_ASSIGNMENT:_ Using the data that follows, return exactly the lines from the one that contains "product to Mahjong" through the one that contains "## 12.01.2022", ends included.

[Collected data]
————————
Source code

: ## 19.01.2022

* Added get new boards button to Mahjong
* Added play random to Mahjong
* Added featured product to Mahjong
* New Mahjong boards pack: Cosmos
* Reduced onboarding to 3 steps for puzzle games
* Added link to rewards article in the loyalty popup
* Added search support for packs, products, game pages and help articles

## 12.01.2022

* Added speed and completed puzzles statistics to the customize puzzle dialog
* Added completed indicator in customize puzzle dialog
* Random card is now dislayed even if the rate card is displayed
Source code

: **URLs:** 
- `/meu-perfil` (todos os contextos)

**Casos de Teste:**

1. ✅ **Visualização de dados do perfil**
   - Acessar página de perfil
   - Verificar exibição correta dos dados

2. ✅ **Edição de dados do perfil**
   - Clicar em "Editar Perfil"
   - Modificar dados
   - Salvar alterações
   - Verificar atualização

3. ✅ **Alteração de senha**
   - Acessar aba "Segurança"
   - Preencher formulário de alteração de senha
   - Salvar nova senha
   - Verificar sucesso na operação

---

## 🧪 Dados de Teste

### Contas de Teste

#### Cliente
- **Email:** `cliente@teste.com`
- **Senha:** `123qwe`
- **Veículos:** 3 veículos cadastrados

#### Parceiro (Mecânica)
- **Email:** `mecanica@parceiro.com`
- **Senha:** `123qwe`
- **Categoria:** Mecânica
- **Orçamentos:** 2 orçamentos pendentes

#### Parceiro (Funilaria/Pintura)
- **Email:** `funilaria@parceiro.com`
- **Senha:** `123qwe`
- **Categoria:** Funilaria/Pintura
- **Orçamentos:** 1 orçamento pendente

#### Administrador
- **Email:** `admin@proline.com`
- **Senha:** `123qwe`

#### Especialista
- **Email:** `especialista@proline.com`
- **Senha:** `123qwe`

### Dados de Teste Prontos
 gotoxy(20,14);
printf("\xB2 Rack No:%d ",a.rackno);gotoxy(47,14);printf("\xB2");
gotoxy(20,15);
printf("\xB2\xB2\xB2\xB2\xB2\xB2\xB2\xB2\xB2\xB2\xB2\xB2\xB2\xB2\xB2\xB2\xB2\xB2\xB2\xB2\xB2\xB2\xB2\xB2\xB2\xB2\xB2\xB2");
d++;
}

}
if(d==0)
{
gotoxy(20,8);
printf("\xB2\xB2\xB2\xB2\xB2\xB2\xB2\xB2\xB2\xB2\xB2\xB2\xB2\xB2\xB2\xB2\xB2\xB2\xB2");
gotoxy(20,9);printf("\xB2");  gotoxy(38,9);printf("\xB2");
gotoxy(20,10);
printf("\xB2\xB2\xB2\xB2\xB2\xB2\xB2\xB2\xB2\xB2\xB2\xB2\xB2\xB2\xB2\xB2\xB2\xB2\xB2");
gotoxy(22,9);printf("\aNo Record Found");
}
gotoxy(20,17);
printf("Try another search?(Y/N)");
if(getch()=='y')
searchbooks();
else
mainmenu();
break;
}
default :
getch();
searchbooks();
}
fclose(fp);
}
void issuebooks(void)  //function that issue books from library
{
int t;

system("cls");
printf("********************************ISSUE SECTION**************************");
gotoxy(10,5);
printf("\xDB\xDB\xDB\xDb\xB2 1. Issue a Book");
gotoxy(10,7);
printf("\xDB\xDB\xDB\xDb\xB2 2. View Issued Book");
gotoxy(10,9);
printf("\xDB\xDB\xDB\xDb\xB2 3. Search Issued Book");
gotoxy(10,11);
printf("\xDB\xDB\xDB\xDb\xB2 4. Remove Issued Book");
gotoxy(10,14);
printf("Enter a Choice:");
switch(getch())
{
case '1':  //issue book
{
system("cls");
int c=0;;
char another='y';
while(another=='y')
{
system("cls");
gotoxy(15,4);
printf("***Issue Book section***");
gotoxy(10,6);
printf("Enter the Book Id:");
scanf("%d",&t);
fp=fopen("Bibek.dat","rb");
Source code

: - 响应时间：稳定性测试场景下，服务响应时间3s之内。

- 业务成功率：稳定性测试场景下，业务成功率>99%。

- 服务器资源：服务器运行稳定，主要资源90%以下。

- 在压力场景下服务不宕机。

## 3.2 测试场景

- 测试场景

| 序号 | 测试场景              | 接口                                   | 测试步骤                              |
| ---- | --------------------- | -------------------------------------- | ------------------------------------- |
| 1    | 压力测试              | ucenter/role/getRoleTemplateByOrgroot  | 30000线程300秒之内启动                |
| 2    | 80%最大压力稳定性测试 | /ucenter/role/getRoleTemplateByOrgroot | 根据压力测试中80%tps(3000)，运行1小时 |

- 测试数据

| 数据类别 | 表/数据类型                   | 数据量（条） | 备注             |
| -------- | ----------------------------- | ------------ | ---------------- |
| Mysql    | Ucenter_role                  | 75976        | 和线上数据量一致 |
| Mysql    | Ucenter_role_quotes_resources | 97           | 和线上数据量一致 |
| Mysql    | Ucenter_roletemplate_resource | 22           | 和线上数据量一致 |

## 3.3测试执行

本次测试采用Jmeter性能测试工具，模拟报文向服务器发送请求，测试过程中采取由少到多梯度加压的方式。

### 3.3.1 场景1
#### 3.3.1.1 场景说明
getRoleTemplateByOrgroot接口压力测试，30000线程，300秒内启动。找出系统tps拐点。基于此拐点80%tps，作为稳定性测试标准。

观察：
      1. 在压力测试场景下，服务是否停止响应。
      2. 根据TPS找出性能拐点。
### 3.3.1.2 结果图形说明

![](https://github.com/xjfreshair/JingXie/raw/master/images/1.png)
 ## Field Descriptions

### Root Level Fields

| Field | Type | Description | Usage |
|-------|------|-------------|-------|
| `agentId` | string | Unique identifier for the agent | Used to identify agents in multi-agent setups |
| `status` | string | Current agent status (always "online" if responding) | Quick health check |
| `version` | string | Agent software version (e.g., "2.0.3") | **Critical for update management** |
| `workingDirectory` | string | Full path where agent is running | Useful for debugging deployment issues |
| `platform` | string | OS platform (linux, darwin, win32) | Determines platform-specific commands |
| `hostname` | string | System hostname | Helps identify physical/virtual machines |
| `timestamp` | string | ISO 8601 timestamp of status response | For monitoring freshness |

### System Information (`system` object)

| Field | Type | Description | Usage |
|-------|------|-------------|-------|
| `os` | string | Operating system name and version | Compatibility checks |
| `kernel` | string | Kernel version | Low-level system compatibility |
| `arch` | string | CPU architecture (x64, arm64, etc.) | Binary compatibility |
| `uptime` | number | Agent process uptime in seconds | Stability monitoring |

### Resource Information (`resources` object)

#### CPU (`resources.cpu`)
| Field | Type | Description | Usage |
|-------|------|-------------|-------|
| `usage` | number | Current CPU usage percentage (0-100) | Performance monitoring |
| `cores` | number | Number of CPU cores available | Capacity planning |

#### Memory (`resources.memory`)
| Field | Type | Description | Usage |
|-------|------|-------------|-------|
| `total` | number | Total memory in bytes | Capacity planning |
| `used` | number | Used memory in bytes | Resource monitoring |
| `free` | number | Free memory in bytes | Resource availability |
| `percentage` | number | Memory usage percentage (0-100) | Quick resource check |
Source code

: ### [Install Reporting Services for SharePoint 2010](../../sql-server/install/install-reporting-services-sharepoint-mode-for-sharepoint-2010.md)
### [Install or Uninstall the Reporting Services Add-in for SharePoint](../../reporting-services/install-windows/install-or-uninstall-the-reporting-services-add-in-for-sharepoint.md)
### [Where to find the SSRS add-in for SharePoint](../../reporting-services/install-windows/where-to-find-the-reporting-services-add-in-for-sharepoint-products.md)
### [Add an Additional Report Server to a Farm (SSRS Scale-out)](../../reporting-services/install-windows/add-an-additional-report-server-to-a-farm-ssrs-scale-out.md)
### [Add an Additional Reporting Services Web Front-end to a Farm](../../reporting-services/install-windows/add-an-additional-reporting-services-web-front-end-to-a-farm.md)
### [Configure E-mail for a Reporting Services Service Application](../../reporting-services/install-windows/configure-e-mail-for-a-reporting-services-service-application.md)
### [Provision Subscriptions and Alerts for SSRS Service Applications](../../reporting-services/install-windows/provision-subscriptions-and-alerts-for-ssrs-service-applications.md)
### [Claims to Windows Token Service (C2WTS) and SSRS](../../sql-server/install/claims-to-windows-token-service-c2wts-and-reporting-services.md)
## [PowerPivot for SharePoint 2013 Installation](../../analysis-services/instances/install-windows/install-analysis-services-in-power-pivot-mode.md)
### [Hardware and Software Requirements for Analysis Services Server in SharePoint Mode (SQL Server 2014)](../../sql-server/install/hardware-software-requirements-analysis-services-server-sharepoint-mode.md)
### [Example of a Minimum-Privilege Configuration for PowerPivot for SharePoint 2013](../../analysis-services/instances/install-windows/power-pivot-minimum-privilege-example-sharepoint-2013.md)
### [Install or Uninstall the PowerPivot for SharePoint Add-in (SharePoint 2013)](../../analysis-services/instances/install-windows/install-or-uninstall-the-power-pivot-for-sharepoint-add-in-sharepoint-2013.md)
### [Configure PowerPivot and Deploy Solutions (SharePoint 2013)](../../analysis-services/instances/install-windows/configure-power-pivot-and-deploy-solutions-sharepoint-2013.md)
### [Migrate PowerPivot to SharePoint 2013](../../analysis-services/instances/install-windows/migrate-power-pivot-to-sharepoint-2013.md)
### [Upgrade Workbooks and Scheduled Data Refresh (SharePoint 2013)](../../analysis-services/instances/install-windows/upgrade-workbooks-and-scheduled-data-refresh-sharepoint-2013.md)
————————
_EXERCISE RESPONSE:_
* Added featured product to Mahjong
* New Mahjong boards pack: Cosmos
* Reduced onboarding to 3 steps for puzzle games
* Added link to rewards article in the loyalty popup
* Added search support for packs, products, game pages and help articles

## 12.01.2022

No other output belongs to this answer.